-- WHAT TO DO --
Quote the passage from the novel article word for word, from "The Ink Black Heart is" up to and including "secret from Robin.".

::: EXTRACT TO READ :::

The Ink Black Heart
- UK first edition cover
- Author: Robert Galbraith (J. K. Rowling)
- Language: English
- Genre: Crime fiction
- Publisher: Sphere Books
- Publication date: 30 August 2022
- Publication place: United Kingdom
- Pages: 1,024
- ISBN: 978-0-7515-8420-2
- Preceded by: Troubled Blood
- Followed by: The Running Grave

= The Ink Black Heart =

2022 crime fiction novel by J. K. Rowling

The Ink Black Heart is a crime novel written by British author J. K. Rowling, published under the pseudonym Robert Galbraith. It was released on 30 August 2022. It is the sixth and longest novel in the Cormoran Strike series.

==Plot==
After Strike and Robin visit The Ritz for Robin's 30th birthday, Strike attempts to kiss Robin; she evades the kiss. Feeling rebuffed, Strike starts a relationship with Madeline, an acquaintance of his ex-fiancée Charlotte, a relationship he keeps secret from Robin.

Edie Ledwell, an animator who co-created the successful cartoon The Ink Black Heart on YouTube, now being adapted into a film on Netflix, visits the agency. She asks Robin to investigate the identity of Anomie, who co-created Drek's Game, an online game based on the cartoon, and who started harassing Edie on social media after she criticised the game. Robin refers Edie to another agency with more cybercrime experience. Within the game, two moderators appear to have a dossier of proof that Anomie and Edie are the same person. They share this with Josh Blay, the other co-creator of The Ink Black Heart and Edie's ex-boyfriend. Soon afterwards, Edie then Josh are tasered and stabbed before meeting in Highgate Cemetery, the cartoon's setting. Edie dies while Josh is paralysed.

The agency is hired to investigate Anomie's identity by a film producer seeking to adapt The Ink Black Heart. They investigate various individuals associated with the cartoon and the North Grove Art Collective. Much of the investigation takes place online with the detectives investigating Anomie's abuse and another figure, The Pen of Justice, who accused the cartoon of being racist, ableist, and transphobic. They also investigate Drek's Game, where Anomie openly confesses to the murder, something treated as a joke by the other moderators, including its co-creator Morehouse. Two moderators appear to be associated with the Halvening, the far-right group that compiled the dossier with fake proof and the police suspect committed the murder. Robin accesses the game and becomes an active player. Robin and Strike attempt to eliminate suspects by carrying out surveillance and examining who is otherwise engaged while Anomie is active in the game. They also receive phone calls telling them to exhume Edie's grave and open letters buried with her. In the game, Paperwhite, another moderator, and Morehouse appear to have a relationship, with Paperwhite sending a racy picture to Morehouse and including Anomie by accident.

::: LISTED RECORDS :::

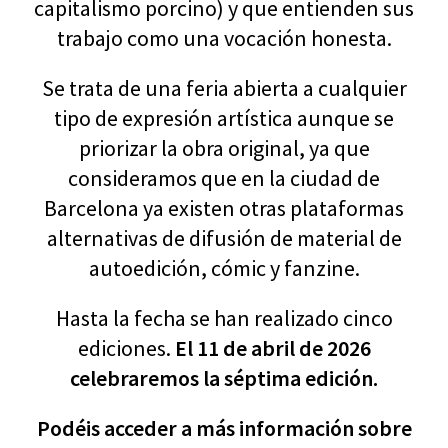
capitalismo porcino) y que entienden sus
trabajo como una vocación honesta.
Se trata de una feria abierta a cualquier
tipo de expresión artística aunque se
priorizar la obra original, ya que
consideramos que en la ciudad de
Barcelona ya existen otras plataformas
alternativas de difusión de material de
autoedición, cómic y fanzine.
Hasta la fecha se han realizado cinco
ediciones.
El 11 de abril de 2026
celebraremos la séptima edición.
Podéis acceder a más información sobre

:::

-- REPLY --
The Ink Black Heart is a crime novel written by British author J. K. Rowling, published under the pseudonym Robert Galbraith. It was released on 30 August 2022. It is the sixth and longest novel in the Cormoran Strike series.

==Plot==
After Strike and Robin visit The Ritz for Robin's 30th birthday, Strike attempts to kiss Robin; she evades the kiss. Feeling rebuffed, Strike starts a relationship with Madeline, an acquaintance of his ex-fiancée Charlotte, a relationship he keeps secret from Robin.